There is so much Quality in the accumulated static latches of the different
religious traditions, which I think represents the possibility of DQ to
those not familiar with it, that a concentration on the unmediated (ie what
does not come via the medium of culture, language, tradition and so on) can
be actively harmful IMHO.'
I agree that there is a lot of (static) value in 'mediated' religious
experience as there is in mediated non-religious experience (e.g. science).
The point is, that for me mediated religious experience is not superior to
mediated non-religious experience (and often inferior, e.g. creation dogma's
compared to evolution theories), whereas unmediated religious experience IS
superior to unmediated non-religious experience (for me; for others art or
even science may be THE ways to reach beyond static quality).
I don't intend to argue about the relative value of various sorts and
sources of static quality. We did agree before about the 'ladder' model,
with lower rungs still being necessary to serve those still on their way up.
The point is that I need religion to reach for Dynamic Quality and that that
is to be found in unmediated and not in mediated religious experience.
I do NOT 'agree that what for some people is SQ, is DQ for others'. If it is
recognizably the same, it is not DQ. Newly starting participation in a
static pattern of value in which others are already participating, may be of
high value to others, but it is still static quality.
It may be the movement up the ladder that is DQ, e.g. from Anglicanism to
Quakerism (-:, not the lower rungs themselves for those who move up to them.
The only justification for religious institutions is that they are
springboards or trampolines to start upward from.
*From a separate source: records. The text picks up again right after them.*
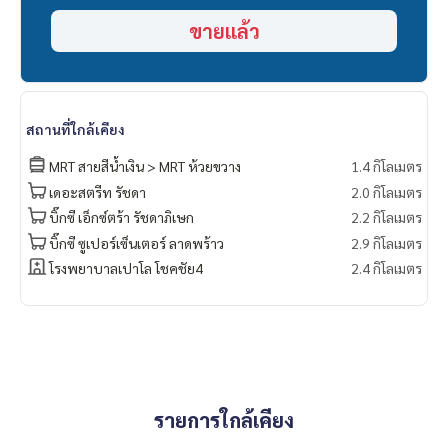
- เซ็นทรัล พระราม9
ขายแล้ว
- BiG C
- โฮมโปร
- ฟอร์จูน
- ตลาดห้วยขวาง
===============
สถานที่ใกล้เคียง
สนใจติดต่อฟลุ๊ค
099-287-9294
Line Id : @docondo
MRT สายสีน้ำเงิน > MRT ห้วยขวาง
1.4 กิโลเมตร
.
เดอะสตรีท รัชดา
2.0 กิโลเมตร
อยากดูคอนโด ต้องที่
บิ๊กซี เอ็กซ์ตร้า รัชดาภิเษก
2.2 กิโลเมตร
DoCondo.com
บิ๊กซี ซูเปอร์เซ็นเตอร์ ลาดพร้าว
2.9 กิโลเมตร
โรงพยาบาลเปาโล โชคชัย4
2.4 กิโลเมตร
รายการใกล้เคียง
The more flexible, the
better.
You asked:
'how do you understand the Christian mystical tradition (Dionysus, Eckhart,
Tolle, John of the Cross, Julian of Norwich, etc etc) - their work is
saturated with what you claim "kills" mysticism.'
I know very little about Christian mysticism. I presume that the 'theology'
that is shown in their work can be distinguished from that which I would
recognize as 'mysticism'.
No, Quakers in my tradition do not teach their religion. There are no
boundaries for our religious practice that I know of either. Quaker
religious practice just co-develops, as I wrote. It diverges sometimes and
it converges at other times. In history Quaker groups 'disowned' other
groups and individuals diverging too much, but such 'disowning' stopped
somewhere in the last century. For some groups earlier, for others later. In
Western Europe quite early. 'Quaker Faith and Practice' and other books
question Quakers whether their religious practice is really according to
divine guidance as they experience it and to some extent describe that
co-developing practice, but they don't prescribe.
You wrote:
'Probably a temperamental difference between us there'
Or being on different rungs of the ladder? (-;
You asked:
'What did you think of my point about science being incapable of physical
violence as there is no physical link between levels 3 and 4, but as being
just as capable of forming an ideology which
justifies physical violence (as with communism).'
Well, a symbol cannot harm what it symbolizes, obviously. But what's the
point, if what matters is coercion or force which IS present on all levels
and if all 4th level static patterns of value are coercive simply by virtue
(!) of embodying static quality and resisting change? We could then discuss
which type of 4th level pattern of value if more coercive than others, but I
doubt whether 'science' as a whole is a good category to compare with
others. Some science is more rigidly resisting paradigm change than other
science, just as some religion is more resistant to let its practitioners
dance for themselves than other religion... And making practitioners first
take in 'the accumulated static latches of [their] different religious
traditions' before they are allowed to change those traditions, doesn't seem
to me to be a recipe for lessening coercion.